Cries of cronyism as public billed for 'Zumaville'
YESTERDAY MARKED the deadline for town planners to submit their plans assessing the physical and economic viability of building South Africa’s first new town since the end of apartheid.
Such a proposal – to build a €200 million town in a rural part of KwaZulu-Natal province – would usually be hailed a positive event in South Africa, given that the province is sorely in need of development, investment and employment.
But since word of the proposed new urban centre was brought to the public’s attention a week ago, the project has been dogged by controversy and viewed with suspicion by many South Africans.
Rural development is a government priority, and successive African National Congress party administrations have promised to invest in rural areas, especially the former homelands – where black people were corralled and forced to live during the apartheid era – due to their neglect.
However, the problem with the emerging town, according to its critics, is that it will be built in President Jacob Zuma’s home village of Nkandla, just 3.2kms away from his palatial rural homestead.
The issue for the public though, is that half of the estimated €200 million construction bill will be paid for by the taxpayer, leading to inevitable cries that Zuma is indulging in nepotism and patronage in a year when he is seeing re-election as ANC president.
Nkandla is a typical rural South African village, with dusty streets and homes built in the age-old African way – thatched or corrugated iron roofing covers traditional rounded wall structures made with home-made bricks and mud.
There are basic government buildings scattered among the isolated rural homesteads to tend to the needs of the tens of thousands who live in the municipal area.
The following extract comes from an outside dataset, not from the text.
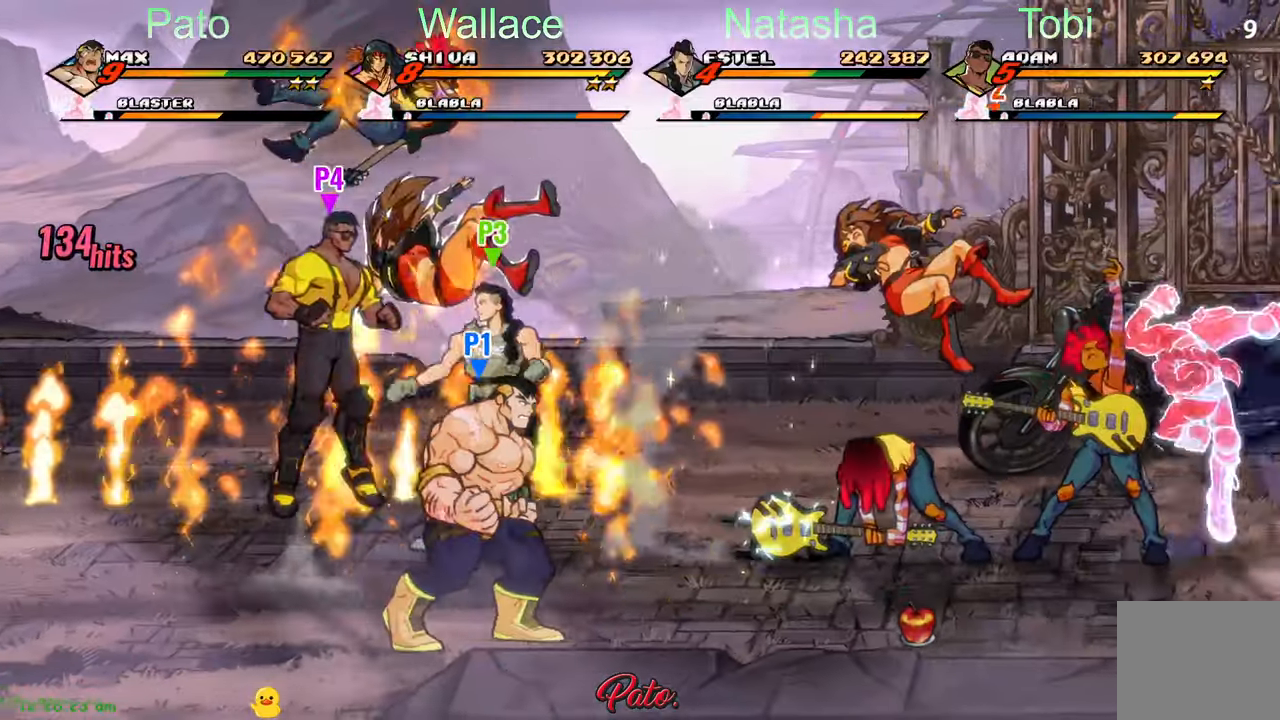
{"dt_ms": 500, "buttons": ["A", "DPAD_RIGHT"], "left_stick": "center", "events": [[117, "DPAD_UP", "down"], [467, "A", "down"], [500, "DPAD_UP", "up"]]}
But save for its famous son, there is little that makes Nkandla stand out from hundreds of similar villages across the province.
According to government documents seen by the Mail Guardian newspaper, the new development, dubbed “Zumaville”, would cover 200-hectares of land, and accommodate up to 10,000 middle-class homes.
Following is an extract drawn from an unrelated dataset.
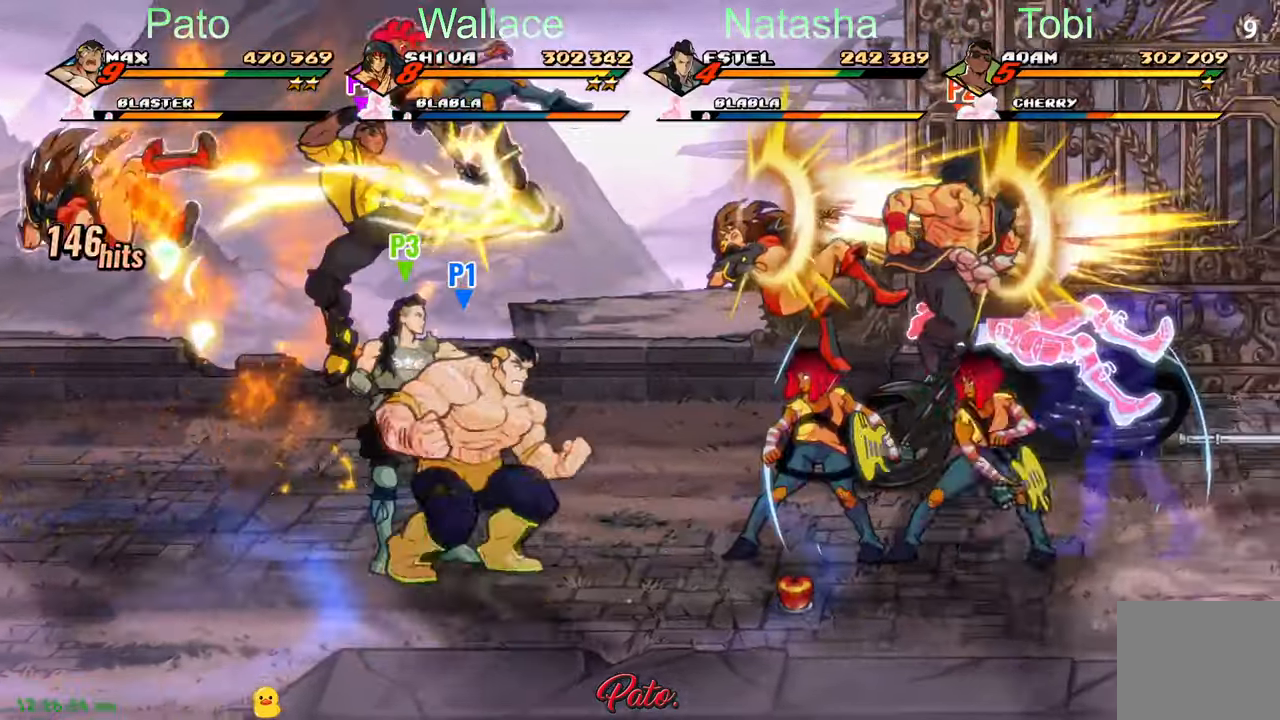
{"dt_ms": 1000, "buttons": ["DPAD_UP"], "left_stick": "center"}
The plan is to replace the dusty roads with tree-lined streets and covered walkways that connect newly built government facilities that include offices for the departments of social development and home affairs.
New community facilities are also proposed, including a leisure centre with pool and tennis courts, a library and a theatre.
To stimulate the local economy, there are plans to build light industrial units and an agricultural market, and a new boarding school. A wind farm is also proposed, reducing reliance on South Africa’s hard-pressed electricity power grid.
Zuma’s spokesman Mac Maharaj has responded to criticism of the project, calling it reckless and not factual. “Rural development is one of the priorities of the government and is not restricted to one area,” he told the Mail Guardian last week.
But the president’s defence against the accusations made by his detractors isn’t helped by the fact he chairs the Masibambisane Rural Development Initiative, the body said to be the project’s main facilitator.
His close connection to the Masibambisane initiative prompted the main opposition Democratic Alliance’s parliamentary leader Lindiwe Mazibuko to call for the ANC to justify the Zumaville project given that unemployment and poverty remains high right across KwaZulu-Natal.
“How can Zuma explain spending so much money on a single project while many people across the province find themselves without even the most basic services,” Mazibuko asked.
The Democratic Alliance’s first black parliamentary leader also said this week she would ask parliament to investigate the allocation of €100 million of taxpayers’ money to the project as well as submit written questions to the president about the amounts being spent in Nkandla.
“This is cronyism and nepotism of the worst kind,” she said. “While the Democratic Alliance supports all efforts to support rural development, it must be done in an open, equitable way, with public money spent wisely.”
Afrikaner lobby group AfriForum has also waded in, asking the public protector to investigate the decision to build Zumaville and whether it amounted to Zuma’s home region getting preferential treatment.